Question

solve by the method of your choice. Identify systems with no solution and systems with infinitely many solutions, using set notation to express their solution sets

Answer 1

Given,

The equation is

`\begin{gathered} 5x+3y=1.............(1) \\ 3x+4y=-6............(2) \end{gathered}`

To find: Identify the systems with no solution and systems with infinitely many solutions.
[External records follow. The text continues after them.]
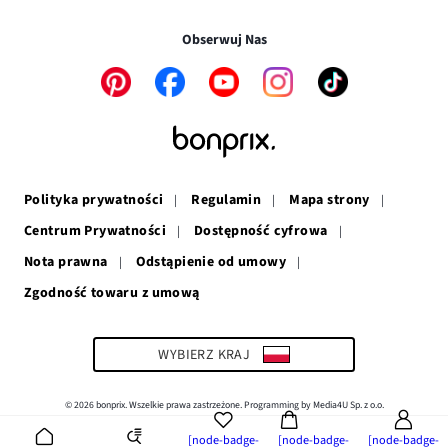
Transakcje i płatności są bezpieczne w połączeniu SSL.
oknie
się
w
nowym
w
nowym
oknie
Obserwuj Nas
nowym
oknie
oknie
Link
Link
Link
Link
Link
otwiera
otwiera
otwiera
otwiera
otwiera
się
się
się
się
się
w
w
w
w
w
nowym
nowym
nowym
nowym
nowym
oknie
oknie
oknie
oknie
oknie
Polityka prywatności
Regulamin
Mapa strony
Centrum Prywatności
Dostępność cyfrowa
Nota prawna
Odstąpienie od umowy
Zgodność towaru z umową
Link
otwiera
się
w
WYBIERZ KRAJ
nowym
oknie
© 2026 bonprix. Wszelkie prawa zastrzeżone. Programming by Media4U Sp. z o.o.
[node-badge-
[node-badge-
[node-badge-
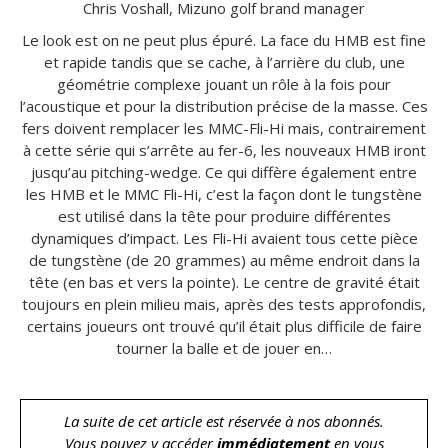
Chris Voshall, Mizuno golf brand manager
Le look est on ne peut plus épuré. La face du HMB est fine
et rapide tandis que se cache, à l’arrière du club, une
géométrie complexe jouant un rôle à la fois pour
l’acoustique et pour la distribution précise de la masse. Ces
fers doivent remplacer les MMC-Fli-Hi mais, contrairement
à cette série qui s’arrête au fer-6, les nouveaux HMB iront
jusqu’au pitching-wedge. Ce qui diffère également entre
les HMB et le MMC Fli-Hi, c’est la façon dont le tungstène
est utilisé dans la tête pour produire différentes
dynamiques d’impact. Les Fli-Hi avaient tous cette pièce
de tungstène (de 20 grammes) au même endroit dans la
tête (en bas et vers la pointe). Le centre de gravité était
toujours en plein milieu mais, après des tests approfondis,
certains joueurs ont trouvé qu’il était plus difficile de faire
tourner la balle et de jouer en…
La suite de cet article est réservée à nos abonnés.
Vous pouvez y accéder
immédiatement
en vous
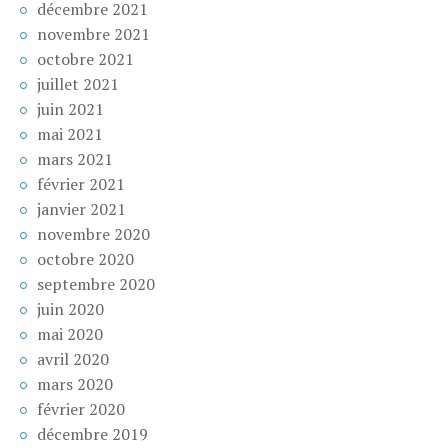
décembre 2021
novembre 2021
octobre 2021
juillet 2021
juin 2021
mai 2021
mars 2021
février 2021
janvier 2021
novembre 2020
octobre 2020
septembre 2020
juin 2020
mai 2020
avril 2020
mars 2020
février 2020
décembre 2019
Solutions: We will use the substitution method. After moving 3y to the right, we get:

`\begin{gathered} 3y=1-5x \\ y=(1-5x)/(3) \\ y=(1)/(3)-(5x)/(3) \end{gathered}`

Substitute this in the second equation.

`\begin{gathered} 3x+4y=-6 \\ 3x+4*((1)/(3)-(5x)/(3))=-6 \\ 3x+(4)/(3)-(20x)/(3)=-6 \\ (9x-20x)/(3)=-6-(4)/(3) \end{gathered}`

Further solved as,

`\begin{gathered} (-11x)/(3)=(-18-4)/(3) \\ (-11x)/(3)=(-22)/(3) \\ x=2 \end{gathered}`

Put the value of x in equation (1)

`\begin{gathered} 5*2+3y=1 \\ 3y=1-10 \\ 3y=-9 \\ y=-3 \end{gathered}`

Thus, the value of x and y is (2,-3)